» **RECORDS TO PROCESS**
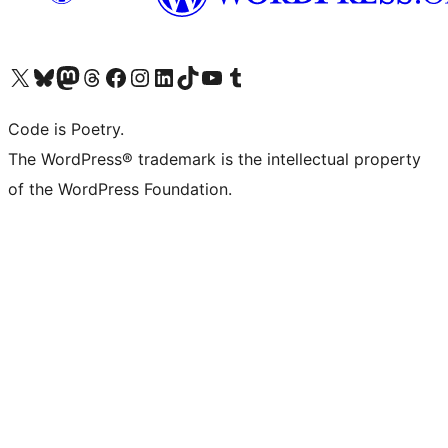
Visit our X (formerly Twitter) account
Visit our Bluesky account
Visit our Mastodon account
Visit our Threads account
Visit our Facebook page
Visit our Instagram account
Visit our LinkedIn account
Visit our TikTok account
Visit our YouTube channel
Visit our Tumblr account
Code is Poetry.
The WordPress® trademark is the intellectual property
of the WordPress Foundation.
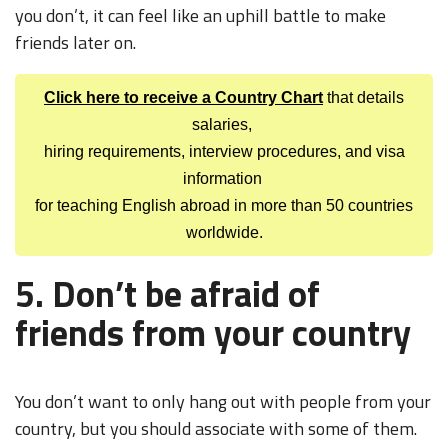
you don’t, it can feel like an uphill battle to make
friends later on.
Click here to receive a Country Chart
that details
salaries,
hiring requirements, interview procedures, and visa
information
for teaching English abroad in more than 50 countries
worldwide.
5. Don’t be afraid of
friends from your country
You don’t want to only hang out with people from your
country, but you should associate with some of them.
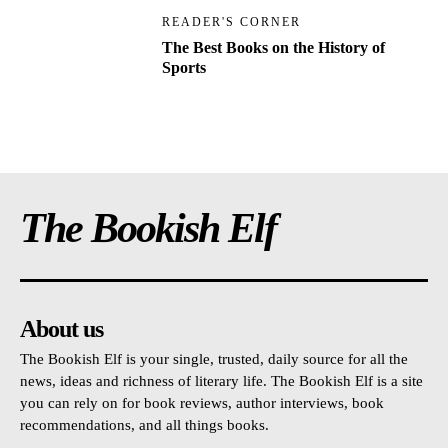
READER'S CORNER
The Best Books on the History of
Sports
The Bookish Elf
About us
The Bookish Elf is your single, trusted, daily source for all the
news, ideas and richness of literary life. The Bookish Elf is a site
you can rely on for book reviews, author interviews, book
recommendations, and all things books.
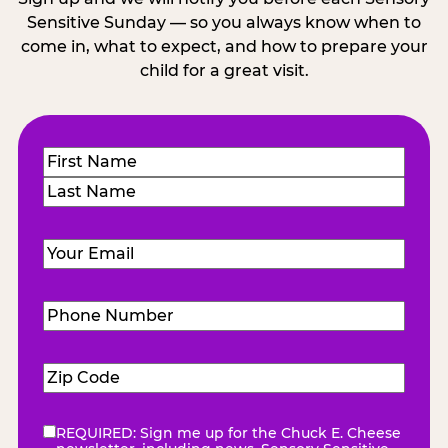
Sensitive Sunday — so you always know when to
come in, what to expect, and how to prepare your
child for a great visit.
Name
(Required)
First
Last
Email
(Required)
Phone
Number
(Required)
Zip
Code
(Required)
REQUIRED: Sign me up for the Chuck E. Cheese
eNewsletter
(Required)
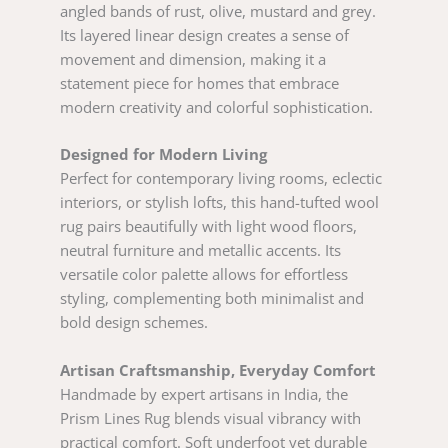
angled bands of rust, olive, mustard and grey.
Its layered linear design creates a sense of
movement and dimension, making it a
statement piece for homes that embrace
modern creativity and colorful sophistication.
Designed for Modern Living
Perfect for contemporary living rooms, eclectic
interiors, or stylish lofts, this hand-tufted wool
rug pairs beautifully with light wood floors,
neutral furniture and metallic accents. Its
versatile color palette allows for effortless
styling, complementing both minimalist and
bold design schemes.
Artisan Craftsmanship, Everyday Comfort
Handmade by expert artisans in India, the
Prism Lines Rug blends visual vibrancy with
practical comfort. Soft underfoot yet durable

» **TASK TO COMPLETE**
Where a line of the data contains "from", copy that line.

» **ANSWER SPACE**
friends from your country
You don’t want to only hang out with people from your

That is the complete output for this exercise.